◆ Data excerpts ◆
════════════════

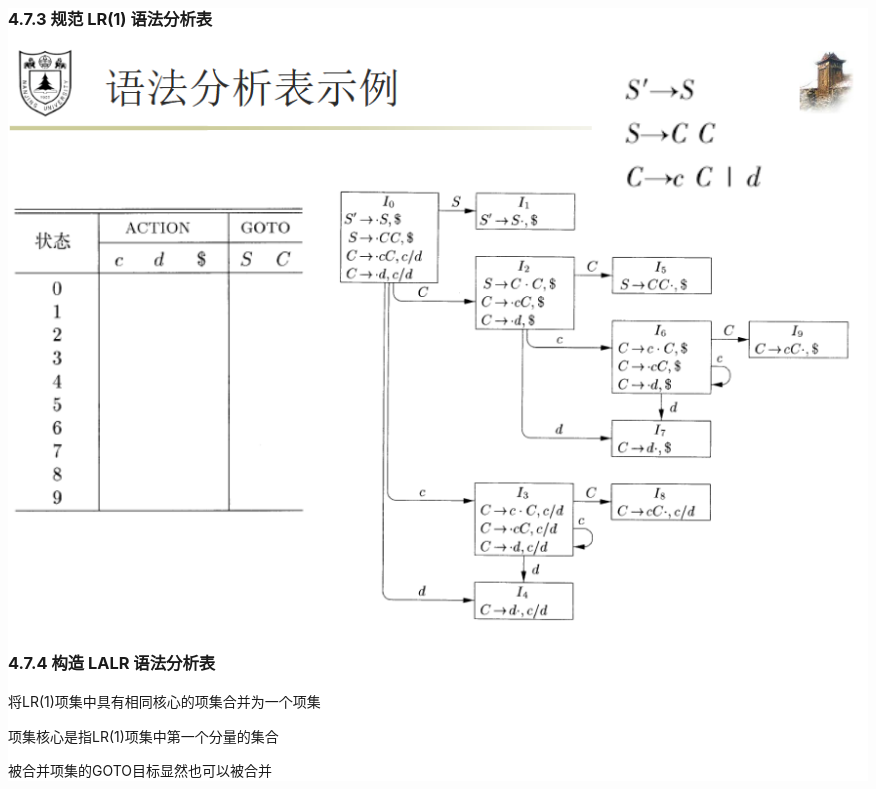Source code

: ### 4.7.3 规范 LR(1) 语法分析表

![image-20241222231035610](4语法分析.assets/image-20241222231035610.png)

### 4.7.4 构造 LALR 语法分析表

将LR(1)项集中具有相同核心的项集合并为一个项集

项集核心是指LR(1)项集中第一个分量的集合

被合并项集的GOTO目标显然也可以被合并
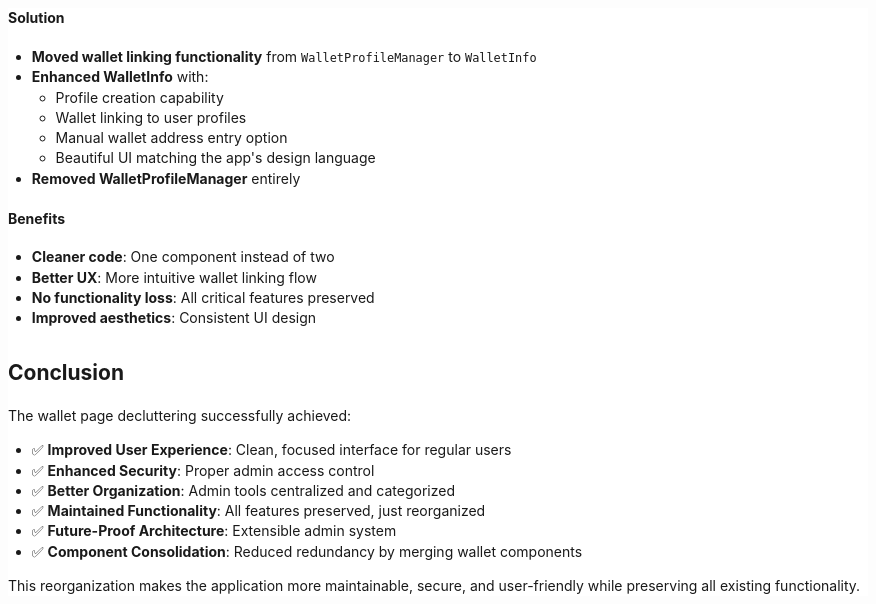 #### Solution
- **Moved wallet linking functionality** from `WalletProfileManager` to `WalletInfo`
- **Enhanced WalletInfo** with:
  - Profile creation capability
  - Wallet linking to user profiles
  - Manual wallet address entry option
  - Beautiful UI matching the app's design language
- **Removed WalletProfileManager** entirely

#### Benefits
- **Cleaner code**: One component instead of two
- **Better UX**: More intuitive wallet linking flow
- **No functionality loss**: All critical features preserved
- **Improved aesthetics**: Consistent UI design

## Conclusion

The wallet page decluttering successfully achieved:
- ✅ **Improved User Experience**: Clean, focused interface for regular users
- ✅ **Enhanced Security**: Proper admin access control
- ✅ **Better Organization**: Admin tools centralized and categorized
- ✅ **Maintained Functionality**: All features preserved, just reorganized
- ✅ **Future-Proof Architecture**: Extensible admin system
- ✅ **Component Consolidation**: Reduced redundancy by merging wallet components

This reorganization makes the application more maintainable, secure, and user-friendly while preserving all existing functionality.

════════════════

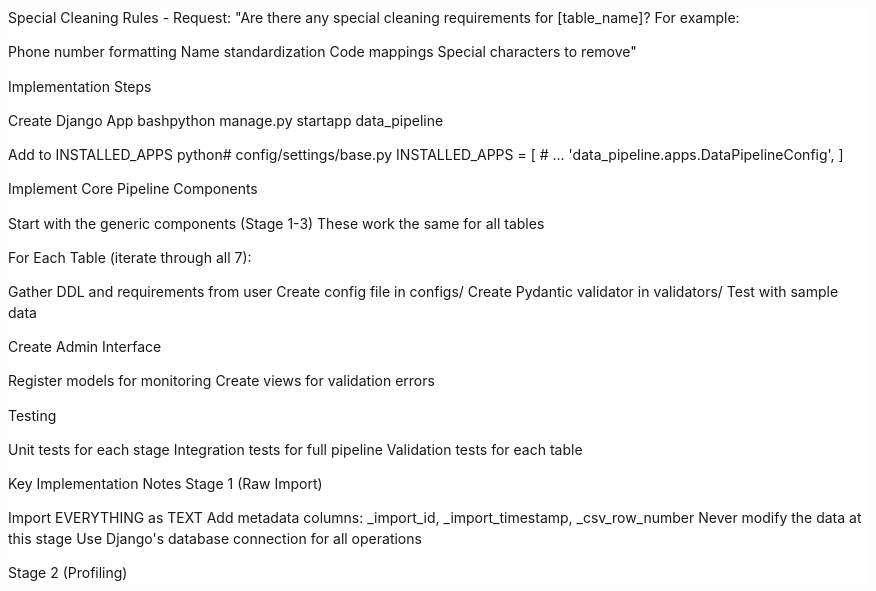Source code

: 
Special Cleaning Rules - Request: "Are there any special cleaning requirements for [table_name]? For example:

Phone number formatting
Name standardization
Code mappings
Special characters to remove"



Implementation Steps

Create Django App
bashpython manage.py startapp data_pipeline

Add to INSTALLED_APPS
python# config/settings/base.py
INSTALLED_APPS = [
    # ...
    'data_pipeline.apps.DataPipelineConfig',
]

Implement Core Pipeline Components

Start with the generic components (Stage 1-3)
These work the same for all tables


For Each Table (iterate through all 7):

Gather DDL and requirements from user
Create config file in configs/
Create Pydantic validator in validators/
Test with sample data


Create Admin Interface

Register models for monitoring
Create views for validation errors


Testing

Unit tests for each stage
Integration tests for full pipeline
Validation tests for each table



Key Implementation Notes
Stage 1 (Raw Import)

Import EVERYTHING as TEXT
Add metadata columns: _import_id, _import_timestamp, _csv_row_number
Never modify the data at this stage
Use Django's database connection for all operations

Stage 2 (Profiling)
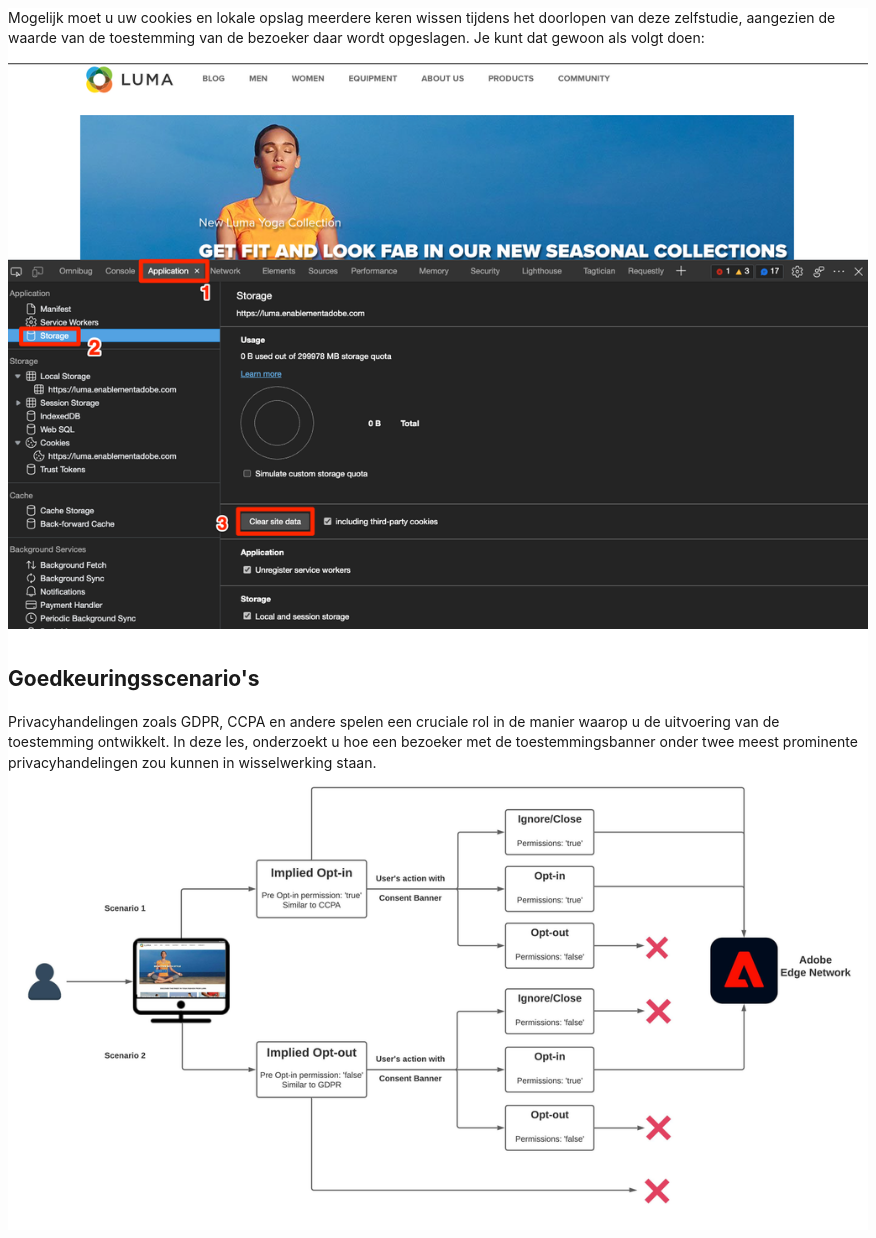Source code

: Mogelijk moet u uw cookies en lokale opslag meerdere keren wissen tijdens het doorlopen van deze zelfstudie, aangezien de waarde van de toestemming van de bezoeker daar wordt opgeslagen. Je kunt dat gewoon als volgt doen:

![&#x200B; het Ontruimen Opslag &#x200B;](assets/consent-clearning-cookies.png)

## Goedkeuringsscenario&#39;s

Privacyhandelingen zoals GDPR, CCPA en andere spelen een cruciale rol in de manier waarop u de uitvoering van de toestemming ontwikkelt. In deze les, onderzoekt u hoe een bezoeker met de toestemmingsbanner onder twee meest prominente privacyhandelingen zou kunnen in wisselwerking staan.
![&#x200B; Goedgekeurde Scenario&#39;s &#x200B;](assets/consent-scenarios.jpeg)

════════════════

◆ Problem to work on ◆
Extract everything from the line containing "被合并项集的GOTO目标显然也可以被合并" down to the line containing "## Conclusion", keeping both of those lines and reproducing each line unchanged. Leave the pictures out of your answer.

◆ Response to the task ◆
被合并项集的GOTO目标显然也可以被合并
 #### Solution
- **Moved wallet linking functionality** from `WalletProfileManager` to `WalletInfo`
- **Enhanced WalletInfo** with:
  - Profile creation capability
  - Wallet linking to user profiles
  - Manual wallet address entry option
  - Beautiful UI matching the app's design language
- **Removed WalletProfileManager** entirely

#### Benefits
- **Cleaner code**: One component instead of two
- **Better UX**: More intuitive wallet linking flow
- **No functionality loss**: All critical features preserved
- **Improved aesthetics**: Consistent UI design

## Conclusion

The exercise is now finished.